### Exercise
Print every line of the records below word for word, changing nothing.

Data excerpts
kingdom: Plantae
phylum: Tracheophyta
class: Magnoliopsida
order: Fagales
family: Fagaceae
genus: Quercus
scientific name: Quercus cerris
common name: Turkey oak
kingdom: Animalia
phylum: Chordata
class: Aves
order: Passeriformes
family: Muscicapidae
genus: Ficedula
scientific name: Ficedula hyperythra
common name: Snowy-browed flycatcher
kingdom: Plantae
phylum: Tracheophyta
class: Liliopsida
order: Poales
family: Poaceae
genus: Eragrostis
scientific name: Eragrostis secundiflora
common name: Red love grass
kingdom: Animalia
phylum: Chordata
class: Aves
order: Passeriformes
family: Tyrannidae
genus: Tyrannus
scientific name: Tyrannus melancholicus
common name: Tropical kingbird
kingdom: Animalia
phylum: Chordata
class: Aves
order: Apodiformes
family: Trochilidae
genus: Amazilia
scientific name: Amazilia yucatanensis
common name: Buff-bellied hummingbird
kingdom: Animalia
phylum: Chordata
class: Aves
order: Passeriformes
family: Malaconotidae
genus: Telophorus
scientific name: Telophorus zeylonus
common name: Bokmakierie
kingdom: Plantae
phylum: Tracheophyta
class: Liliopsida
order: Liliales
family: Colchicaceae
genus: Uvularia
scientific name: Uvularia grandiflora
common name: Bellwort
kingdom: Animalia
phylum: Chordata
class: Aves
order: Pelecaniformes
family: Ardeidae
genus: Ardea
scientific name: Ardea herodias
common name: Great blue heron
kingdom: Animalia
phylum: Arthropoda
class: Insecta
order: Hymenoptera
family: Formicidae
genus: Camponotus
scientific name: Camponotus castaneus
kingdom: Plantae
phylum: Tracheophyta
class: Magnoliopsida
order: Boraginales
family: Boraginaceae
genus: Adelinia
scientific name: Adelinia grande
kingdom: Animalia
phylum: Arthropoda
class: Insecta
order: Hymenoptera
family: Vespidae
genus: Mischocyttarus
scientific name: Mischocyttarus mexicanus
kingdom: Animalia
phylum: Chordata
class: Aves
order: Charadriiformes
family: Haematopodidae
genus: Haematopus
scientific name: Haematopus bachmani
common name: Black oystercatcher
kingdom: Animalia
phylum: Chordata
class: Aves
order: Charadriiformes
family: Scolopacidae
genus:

### Answer below
kingdom: Plantae
phylum: Tracheophyta
class: Magnoliopsida
order: Fagales
family: Fagaceae
genus: Quercus
scientific name: Quercus cerris
common name: Turkey oak
kingdom: Animalia
phylum: Chordata
class: Aves
order: Passeriformes
family: Muscicapidae
genus: Ficedula
scientific name: Ficedula hyperythra
common name: Snowy-browed flycatcher
kingdom: Plantae
phylum: Tracheophyta
class: Liliopsida
order: Poales
family: Poaceae
genus: Eragrostis
scientific name: Eragrostis secundiflora
common name: Red love grass
kingdom: Animalia
phylum: Chordata
class: Aves
order: Passeriformes
family: Tyrannidae
genus: Tyrannus
scientific name: Tyrannus melancholicus
common name: Tropical kingbird
kingdom: Animalia
phylum: Chordata
class: Aves
order: Apodiformes
family: Trochilidae
genus: Amazilia
scientific name: Amazilia yucatanensis
common name: Buff-bellied hummingbird
kingdom: Animalia
phylum: Chordata
class: Aves
order: Passeriformes
family: Malaconotidae
genus: Telophorus
scientific name: Telophorus zeylonus
common name: Bokmakierie
kingdom: Plantae
phylum: Tracheophyta
class: Liliopsida
order: Liliales
family: Colchicaceae
genus: Uvularia
scientific name: Uvularia grandiflora
common name: Bellwort
kingdom: Animalia
phylum: Chordata
class: Aves
order: Pelecaniformes
family: Ardeidae
genus: Ardea
scientific name: Ardea herodias
common name: Great blue heron
kingdom: Animalia
phylum: Arthropoda
class: Insecta
order: Hymenoptera
family: Formicidae
genus: Camponotus
scientific name: Camponotus castaneus
kingdom: Plantae
phylum: Tracheophyta
class: Magnoliopsida
order: Boraginales
family: Boraginaceae
genus: Adelinia
scientific name: Adelinia grande
kingdom: Animalia
phylum: Arthropoda
class: Insecta
order: Hymenoptera
family: Vespidae
genus: Mischocyttarus
scientific name: Mischocyttarus mexicanus
kingdom: Animalia
phylum: Chordata
class: Aves
order: Charadriiformes
family: Haematopodidae
genus: Haematopus
scientific name: Haematopus bachmani
common name: Black oystercatcher
kingdom: Animalia
phylum: Chordata
class: Aves
order: Charadriiformes
family: Scolopacidae
genus:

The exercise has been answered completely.